Big business says it has got the message and will help the world fight climate change.

by Tim Weber (BBC News)

Sounds good, but is it for real?
Davos already had a green tinge in the past few years, with earnest discussions of environmental issues and polite requests that participants should make up for the carbon emissions of their journey to come here.

In the past this was mainly veneer. This year it feels different.

I don't mean the fridges in the press centre that carry the Greenpeace seal of approval. But when hundreds of participants voted on what the world's most pressing issues were, a large majority said "climate change", and also found that the world was not ready to tackle it.

Newfound enthusiasm

It's difficult to say what caused the change.
German supermodel Claudia Schiffer says that seeing Al Gore's film on climate change An Inconvenient Truth made her support the LOVE campaign, which hopes to do for climate change what Bono's Join Red initiative does for Aids in Africa.

As it happens, there are plenty of chief executives who also point to the former vice president's film as a turning point.

Others are more sober, with German Chancellor Angela Merkel highlighting in her speech the Stern report on the economic impact of climate change, which was commissioned by the UK government.


"It's fascinating how green issues such as climate change have gone mainstream in the past six month," says Richard Punt, a managing partner at consulting firm Deloitte.

But he also has a word of caution: "I don't know whether the discussion here in Davos is actually moving forward or whether it is stagnating." Regardless, "there is a spirit of enthusiasm across the business community, a sea change on green issues," says Daniel Esty, director of the Yale Center for Environmental Law and Policy. But enthusiasm alone does not solve the problem, and the bosses know it.

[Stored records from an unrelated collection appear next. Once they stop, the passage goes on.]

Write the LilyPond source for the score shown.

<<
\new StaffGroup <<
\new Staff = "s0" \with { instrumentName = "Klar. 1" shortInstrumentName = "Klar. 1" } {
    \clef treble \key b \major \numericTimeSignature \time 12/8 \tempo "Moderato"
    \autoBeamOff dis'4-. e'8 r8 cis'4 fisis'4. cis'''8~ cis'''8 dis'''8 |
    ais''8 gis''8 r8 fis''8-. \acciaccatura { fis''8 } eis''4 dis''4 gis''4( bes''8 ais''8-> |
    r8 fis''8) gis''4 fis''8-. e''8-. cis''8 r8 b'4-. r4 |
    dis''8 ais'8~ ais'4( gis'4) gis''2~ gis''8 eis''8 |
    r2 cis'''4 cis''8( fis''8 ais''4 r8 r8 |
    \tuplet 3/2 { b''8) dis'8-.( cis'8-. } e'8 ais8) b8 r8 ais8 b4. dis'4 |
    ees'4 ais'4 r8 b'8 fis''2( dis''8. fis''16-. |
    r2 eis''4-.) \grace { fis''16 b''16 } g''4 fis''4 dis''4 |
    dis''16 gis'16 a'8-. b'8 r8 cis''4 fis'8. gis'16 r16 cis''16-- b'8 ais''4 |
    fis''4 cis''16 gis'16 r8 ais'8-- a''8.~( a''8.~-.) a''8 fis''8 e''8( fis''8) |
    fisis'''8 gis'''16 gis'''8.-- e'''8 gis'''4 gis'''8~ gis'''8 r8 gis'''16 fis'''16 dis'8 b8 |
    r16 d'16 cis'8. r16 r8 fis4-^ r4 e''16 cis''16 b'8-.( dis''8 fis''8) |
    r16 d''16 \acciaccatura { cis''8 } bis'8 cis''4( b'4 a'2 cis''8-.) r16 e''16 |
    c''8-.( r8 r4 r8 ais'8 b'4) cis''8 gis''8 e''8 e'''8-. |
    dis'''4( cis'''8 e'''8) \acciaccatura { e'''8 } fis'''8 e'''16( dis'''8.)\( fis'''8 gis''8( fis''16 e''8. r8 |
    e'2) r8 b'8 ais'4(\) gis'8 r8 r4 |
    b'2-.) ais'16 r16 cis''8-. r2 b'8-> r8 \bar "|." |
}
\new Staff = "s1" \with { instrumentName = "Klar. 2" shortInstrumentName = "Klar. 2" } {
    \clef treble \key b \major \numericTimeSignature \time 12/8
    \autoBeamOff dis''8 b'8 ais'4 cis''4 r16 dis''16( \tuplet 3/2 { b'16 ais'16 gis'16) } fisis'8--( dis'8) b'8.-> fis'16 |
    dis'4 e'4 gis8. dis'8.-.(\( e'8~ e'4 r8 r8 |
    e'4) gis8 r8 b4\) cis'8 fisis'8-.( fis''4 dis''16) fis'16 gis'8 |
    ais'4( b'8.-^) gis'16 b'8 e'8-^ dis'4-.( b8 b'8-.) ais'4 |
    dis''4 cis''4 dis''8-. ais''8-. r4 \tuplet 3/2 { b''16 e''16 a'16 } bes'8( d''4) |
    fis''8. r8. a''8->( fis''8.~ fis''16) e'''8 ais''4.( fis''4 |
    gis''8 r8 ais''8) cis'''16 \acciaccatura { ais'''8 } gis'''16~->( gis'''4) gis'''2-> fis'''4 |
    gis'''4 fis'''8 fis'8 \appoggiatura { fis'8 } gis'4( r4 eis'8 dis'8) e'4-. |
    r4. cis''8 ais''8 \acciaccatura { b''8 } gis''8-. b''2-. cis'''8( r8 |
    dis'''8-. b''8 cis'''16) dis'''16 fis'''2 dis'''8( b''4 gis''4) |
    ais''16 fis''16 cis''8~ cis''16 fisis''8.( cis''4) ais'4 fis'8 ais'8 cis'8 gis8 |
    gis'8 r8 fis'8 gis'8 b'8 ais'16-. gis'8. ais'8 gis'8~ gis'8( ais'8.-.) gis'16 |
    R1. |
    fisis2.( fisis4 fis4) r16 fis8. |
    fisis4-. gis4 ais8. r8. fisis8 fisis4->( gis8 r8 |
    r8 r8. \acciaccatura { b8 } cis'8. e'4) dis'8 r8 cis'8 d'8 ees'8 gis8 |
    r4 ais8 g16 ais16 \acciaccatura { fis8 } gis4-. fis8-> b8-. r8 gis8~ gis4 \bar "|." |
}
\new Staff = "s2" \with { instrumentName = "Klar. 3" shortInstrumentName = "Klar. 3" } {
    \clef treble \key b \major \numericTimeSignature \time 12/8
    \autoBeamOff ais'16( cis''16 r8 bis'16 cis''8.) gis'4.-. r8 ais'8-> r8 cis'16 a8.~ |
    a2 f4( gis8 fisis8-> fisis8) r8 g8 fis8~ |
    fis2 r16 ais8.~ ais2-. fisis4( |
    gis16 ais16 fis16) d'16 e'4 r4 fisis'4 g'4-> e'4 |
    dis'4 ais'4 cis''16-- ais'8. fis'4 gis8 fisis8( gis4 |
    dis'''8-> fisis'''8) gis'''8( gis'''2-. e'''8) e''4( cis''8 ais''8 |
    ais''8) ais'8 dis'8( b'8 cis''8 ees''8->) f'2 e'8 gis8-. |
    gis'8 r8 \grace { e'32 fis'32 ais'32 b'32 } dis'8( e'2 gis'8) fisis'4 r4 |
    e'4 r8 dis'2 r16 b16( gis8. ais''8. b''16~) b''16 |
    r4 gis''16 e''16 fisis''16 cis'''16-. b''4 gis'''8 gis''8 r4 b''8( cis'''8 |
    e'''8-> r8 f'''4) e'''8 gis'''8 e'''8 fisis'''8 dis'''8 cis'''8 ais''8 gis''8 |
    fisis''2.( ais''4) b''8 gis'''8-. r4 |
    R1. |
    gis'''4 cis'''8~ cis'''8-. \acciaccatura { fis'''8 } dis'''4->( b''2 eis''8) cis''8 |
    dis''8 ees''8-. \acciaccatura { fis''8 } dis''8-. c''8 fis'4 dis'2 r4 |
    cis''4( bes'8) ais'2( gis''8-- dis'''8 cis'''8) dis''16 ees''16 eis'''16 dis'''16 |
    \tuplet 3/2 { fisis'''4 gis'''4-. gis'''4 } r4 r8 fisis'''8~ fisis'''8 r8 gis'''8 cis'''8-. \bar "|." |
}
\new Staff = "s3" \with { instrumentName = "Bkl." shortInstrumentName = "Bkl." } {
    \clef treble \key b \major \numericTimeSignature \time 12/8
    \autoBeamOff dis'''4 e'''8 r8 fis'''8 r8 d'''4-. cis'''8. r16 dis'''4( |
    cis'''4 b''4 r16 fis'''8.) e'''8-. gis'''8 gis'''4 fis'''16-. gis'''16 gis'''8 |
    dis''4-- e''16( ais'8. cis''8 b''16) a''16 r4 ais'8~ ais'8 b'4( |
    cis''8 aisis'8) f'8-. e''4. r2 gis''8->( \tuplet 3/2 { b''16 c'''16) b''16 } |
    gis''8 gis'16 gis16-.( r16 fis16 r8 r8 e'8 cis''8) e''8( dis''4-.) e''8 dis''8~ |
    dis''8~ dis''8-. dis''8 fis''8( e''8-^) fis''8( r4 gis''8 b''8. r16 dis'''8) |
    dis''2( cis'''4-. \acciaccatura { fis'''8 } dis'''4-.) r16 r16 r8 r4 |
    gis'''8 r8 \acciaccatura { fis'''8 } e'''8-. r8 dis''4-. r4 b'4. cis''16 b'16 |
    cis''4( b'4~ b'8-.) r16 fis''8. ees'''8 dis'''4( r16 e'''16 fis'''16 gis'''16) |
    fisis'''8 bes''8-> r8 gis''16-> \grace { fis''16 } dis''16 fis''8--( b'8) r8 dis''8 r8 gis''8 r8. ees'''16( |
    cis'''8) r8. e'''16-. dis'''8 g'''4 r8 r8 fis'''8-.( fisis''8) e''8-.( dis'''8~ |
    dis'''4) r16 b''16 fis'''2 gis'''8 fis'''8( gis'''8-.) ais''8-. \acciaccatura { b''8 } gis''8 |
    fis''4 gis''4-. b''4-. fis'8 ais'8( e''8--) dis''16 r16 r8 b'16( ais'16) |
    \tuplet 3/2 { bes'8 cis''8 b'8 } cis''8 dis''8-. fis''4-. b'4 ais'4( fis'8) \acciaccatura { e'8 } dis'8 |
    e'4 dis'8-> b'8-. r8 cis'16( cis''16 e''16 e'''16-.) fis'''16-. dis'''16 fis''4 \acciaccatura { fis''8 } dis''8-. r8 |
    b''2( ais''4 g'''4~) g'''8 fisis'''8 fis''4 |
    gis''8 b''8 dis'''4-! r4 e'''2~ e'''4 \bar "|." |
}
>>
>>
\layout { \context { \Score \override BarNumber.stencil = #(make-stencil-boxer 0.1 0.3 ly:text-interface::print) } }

"It is probably too late to counter climate change," say a number of corporate leaders.

With climate change inevitable, we have three options, they say: mitigate, adapt, or suffer. When an environmental expert argues that we will have to face up to all three options, but that it is up to us to determine the mix, many heads in the room nod in agreement.

Searching for solutions
The World Economic Forum has always been about free market economics. But most power brokers seem to agree with Dan Esty, who says that "we have environment as a market failure". Utz Claassen runs German power company Energy Baden-Wuerttemberg. He is passionate about climate change.

"Can markets save the planet? No!," he says. "Can governments save it? Definitely not!"

Only if governments put regulations and clear targets in place, but leave it to the markets to set prices and allocate resources, can the world tackle climate change.

And what if we fail? Mr Claassen is dead serious: "Climate change will kill us all."
Even politicians agree. UK environment minister David Miliband calls global warming a market failure and a "political failure".
Industry, he says, needs clear signals from government, for example a reassurance that there must and will be a carbon market in place once the current arrangements run out in 2012.

And he tries to talk himself out of a job. This problem can not be solved by environment ministers, he says, it has to be done at the level of prime ministers and finance ministers.

Elephants in the room
Better regulation, better markets, and better technology - all have to combine to ensure that resources are used and deployed correctly, says Mr Esty. There is a reason, he says, why General Electric is betting the company on the assumption that environmental opportunities will create a billion dollar market.


But there is not much time, warns Frances Beinecke, president of the Natural Resources Defense Council in the US.

Will we put markets in place "in time to ensure the integrity of the planet"? she asks, pointing to the world's surging output of carbon, with a new coal-fired plant coming on to the grid every three days. And then there are the two big elephants in the room, India and China. They have no emission caps, and especially US politicians argue that they can't sell a climate deal to their voters if it does not include clear environmental targets for these two rapidly developing nations.

But even if they come on board, it may not be enough.
We have to solve poverty first, warns a social entrepreneur from Brazil, because if we don't get the buy-in of the billion people who live in poverty, the fight against climate change will never be a success.